Electronics engineering source data
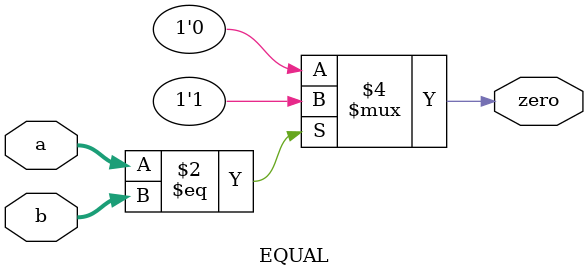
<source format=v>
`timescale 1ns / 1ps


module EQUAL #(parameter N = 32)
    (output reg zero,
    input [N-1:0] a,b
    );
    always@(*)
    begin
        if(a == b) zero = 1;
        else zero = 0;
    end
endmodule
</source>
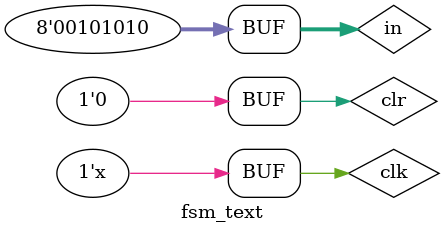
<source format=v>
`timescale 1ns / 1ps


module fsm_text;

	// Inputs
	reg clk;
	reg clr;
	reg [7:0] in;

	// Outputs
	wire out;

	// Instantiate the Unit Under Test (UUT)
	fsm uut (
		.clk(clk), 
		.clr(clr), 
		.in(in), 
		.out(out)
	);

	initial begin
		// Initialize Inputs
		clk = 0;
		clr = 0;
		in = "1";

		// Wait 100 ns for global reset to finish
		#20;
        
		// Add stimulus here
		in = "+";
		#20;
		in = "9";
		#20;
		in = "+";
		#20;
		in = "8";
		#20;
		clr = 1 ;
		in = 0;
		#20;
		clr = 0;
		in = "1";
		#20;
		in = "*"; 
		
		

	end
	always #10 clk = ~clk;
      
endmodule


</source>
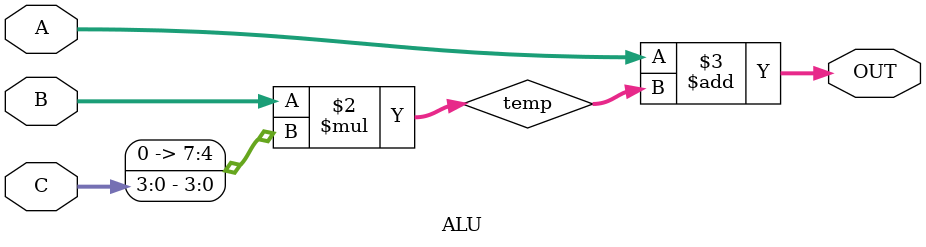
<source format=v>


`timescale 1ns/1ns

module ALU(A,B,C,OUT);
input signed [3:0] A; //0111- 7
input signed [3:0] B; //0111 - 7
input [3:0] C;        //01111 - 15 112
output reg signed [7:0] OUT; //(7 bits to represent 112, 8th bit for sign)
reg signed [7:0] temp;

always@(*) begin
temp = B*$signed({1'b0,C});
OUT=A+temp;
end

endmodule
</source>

* * *

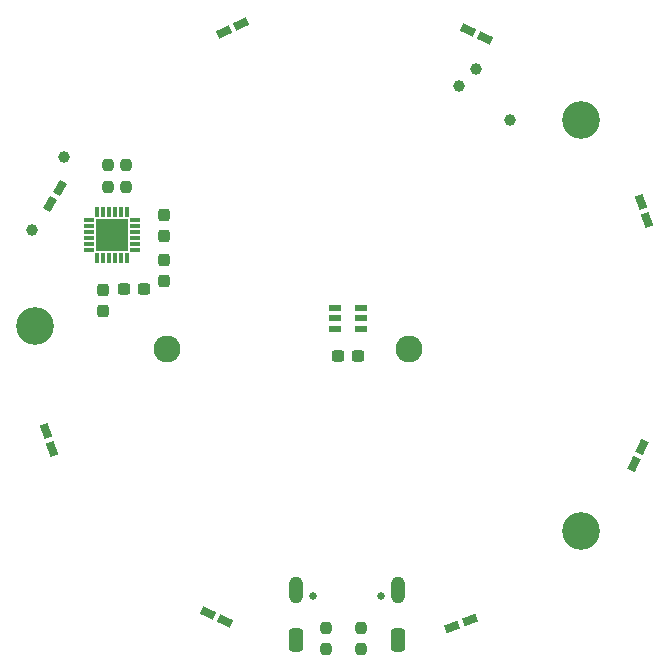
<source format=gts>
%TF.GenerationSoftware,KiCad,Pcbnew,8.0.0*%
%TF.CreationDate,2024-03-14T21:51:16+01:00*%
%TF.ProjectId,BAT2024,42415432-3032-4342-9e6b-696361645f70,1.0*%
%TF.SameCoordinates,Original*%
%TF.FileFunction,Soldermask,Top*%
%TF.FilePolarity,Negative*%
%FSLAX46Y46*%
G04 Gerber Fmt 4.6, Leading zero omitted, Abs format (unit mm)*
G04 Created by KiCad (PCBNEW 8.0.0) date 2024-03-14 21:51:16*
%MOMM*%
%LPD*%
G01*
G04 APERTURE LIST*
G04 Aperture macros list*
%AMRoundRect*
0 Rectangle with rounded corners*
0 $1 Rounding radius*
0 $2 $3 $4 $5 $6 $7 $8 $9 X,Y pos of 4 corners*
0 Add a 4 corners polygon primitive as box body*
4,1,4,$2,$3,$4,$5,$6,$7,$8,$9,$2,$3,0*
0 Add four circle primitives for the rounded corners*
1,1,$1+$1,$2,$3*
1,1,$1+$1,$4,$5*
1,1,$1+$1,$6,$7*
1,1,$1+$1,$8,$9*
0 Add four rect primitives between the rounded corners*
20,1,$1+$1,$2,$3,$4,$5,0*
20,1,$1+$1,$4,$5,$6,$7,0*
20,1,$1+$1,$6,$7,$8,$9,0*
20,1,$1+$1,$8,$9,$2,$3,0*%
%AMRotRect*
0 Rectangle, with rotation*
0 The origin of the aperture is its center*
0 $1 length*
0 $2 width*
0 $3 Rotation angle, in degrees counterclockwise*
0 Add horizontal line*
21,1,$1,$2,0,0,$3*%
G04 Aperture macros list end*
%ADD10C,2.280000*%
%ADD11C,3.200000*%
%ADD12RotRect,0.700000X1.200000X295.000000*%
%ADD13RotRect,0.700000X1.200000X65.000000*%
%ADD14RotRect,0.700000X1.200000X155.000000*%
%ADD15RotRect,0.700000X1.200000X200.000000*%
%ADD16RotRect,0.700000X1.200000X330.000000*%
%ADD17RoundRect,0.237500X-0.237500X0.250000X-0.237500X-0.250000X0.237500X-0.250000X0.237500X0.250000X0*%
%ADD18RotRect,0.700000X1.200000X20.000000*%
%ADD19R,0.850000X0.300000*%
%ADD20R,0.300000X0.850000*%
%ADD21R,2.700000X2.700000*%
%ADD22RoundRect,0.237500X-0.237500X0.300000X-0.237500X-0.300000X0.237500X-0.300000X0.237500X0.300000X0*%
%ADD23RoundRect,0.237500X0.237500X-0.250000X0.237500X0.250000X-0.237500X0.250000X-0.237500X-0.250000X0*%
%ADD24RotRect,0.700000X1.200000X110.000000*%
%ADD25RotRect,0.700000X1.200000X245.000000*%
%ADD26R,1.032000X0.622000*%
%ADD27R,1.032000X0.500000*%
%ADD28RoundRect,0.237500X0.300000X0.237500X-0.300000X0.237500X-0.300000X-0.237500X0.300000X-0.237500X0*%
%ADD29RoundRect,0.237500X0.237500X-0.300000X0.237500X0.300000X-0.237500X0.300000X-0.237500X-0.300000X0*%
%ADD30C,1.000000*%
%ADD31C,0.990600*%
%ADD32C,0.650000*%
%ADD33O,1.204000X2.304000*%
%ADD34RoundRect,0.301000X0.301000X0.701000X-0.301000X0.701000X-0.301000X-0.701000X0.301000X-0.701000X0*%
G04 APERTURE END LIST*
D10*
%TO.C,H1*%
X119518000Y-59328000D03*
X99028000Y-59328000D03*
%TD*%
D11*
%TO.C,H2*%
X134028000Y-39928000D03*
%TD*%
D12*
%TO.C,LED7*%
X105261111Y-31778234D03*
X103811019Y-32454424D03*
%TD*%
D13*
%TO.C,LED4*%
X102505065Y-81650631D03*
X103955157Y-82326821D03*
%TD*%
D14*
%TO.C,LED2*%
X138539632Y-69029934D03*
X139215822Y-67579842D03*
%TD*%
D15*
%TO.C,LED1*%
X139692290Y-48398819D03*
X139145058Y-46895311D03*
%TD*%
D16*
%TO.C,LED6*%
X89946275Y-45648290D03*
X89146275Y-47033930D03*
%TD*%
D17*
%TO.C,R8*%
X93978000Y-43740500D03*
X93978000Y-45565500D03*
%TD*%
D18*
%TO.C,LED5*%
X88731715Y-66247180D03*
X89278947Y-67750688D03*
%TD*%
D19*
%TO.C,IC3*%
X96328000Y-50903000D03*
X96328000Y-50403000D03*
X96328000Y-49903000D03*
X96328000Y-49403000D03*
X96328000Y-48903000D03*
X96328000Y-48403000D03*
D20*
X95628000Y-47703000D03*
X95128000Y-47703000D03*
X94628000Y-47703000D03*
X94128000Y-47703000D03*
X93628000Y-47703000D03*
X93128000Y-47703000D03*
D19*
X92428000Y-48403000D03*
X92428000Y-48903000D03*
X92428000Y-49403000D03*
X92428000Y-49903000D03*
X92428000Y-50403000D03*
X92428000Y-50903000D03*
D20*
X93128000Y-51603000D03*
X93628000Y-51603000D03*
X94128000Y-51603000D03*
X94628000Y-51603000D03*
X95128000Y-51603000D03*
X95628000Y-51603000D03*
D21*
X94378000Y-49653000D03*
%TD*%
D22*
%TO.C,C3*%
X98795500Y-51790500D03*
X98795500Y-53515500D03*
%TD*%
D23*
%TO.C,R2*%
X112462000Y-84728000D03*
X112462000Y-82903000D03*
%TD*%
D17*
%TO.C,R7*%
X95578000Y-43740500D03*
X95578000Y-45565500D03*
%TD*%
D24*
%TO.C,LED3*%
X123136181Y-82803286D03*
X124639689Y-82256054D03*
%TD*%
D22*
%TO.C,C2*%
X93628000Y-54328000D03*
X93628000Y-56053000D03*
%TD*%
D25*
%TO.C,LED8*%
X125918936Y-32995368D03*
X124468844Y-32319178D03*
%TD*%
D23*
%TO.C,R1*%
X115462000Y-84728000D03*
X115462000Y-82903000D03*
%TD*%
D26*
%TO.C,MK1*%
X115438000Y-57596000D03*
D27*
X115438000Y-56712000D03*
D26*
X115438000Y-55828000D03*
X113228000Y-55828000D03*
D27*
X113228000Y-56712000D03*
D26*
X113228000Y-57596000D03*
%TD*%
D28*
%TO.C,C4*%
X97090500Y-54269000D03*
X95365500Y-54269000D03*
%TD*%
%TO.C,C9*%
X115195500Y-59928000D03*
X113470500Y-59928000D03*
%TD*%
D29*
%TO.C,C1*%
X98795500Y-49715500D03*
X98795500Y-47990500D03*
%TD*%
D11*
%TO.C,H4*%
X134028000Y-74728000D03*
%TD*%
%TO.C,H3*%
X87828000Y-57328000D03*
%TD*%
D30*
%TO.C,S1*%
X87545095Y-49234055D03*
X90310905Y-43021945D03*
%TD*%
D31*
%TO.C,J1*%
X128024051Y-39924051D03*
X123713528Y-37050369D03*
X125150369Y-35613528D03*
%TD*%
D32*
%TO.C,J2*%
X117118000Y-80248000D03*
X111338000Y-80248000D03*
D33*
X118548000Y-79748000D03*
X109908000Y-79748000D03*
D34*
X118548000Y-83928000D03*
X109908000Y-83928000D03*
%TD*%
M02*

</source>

...

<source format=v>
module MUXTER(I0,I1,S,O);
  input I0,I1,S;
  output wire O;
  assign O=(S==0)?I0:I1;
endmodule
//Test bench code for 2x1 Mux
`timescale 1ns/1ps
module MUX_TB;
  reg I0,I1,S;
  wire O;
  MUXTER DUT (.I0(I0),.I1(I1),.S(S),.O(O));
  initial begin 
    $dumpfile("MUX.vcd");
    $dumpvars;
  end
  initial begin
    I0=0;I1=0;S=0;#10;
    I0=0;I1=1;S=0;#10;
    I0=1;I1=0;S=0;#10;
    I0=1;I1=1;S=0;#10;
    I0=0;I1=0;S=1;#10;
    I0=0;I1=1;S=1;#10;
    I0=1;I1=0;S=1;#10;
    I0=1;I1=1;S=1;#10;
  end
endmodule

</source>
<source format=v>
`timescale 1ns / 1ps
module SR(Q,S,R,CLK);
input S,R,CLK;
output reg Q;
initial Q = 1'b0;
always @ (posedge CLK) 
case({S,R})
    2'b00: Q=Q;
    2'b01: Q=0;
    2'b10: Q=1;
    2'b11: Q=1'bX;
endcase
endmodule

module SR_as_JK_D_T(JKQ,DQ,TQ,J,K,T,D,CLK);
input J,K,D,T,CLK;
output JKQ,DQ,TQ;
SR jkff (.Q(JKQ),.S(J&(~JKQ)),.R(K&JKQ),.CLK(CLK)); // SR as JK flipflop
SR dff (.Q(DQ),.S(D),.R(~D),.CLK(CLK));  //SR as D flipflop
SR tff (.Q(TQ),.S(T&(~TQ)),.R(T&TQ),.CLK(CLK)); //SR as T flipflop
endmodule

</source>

_ACTIVITY_
Sift the data above for lines with "KiCad", then copy each one.

_SOLUTION_
%TF.GenerationSoftware,KiCad,Pcbnew,8.0.0*%
G04 Created by KiCad (PCBNEW 8.0.0) date 2024-03-14 21:51:16*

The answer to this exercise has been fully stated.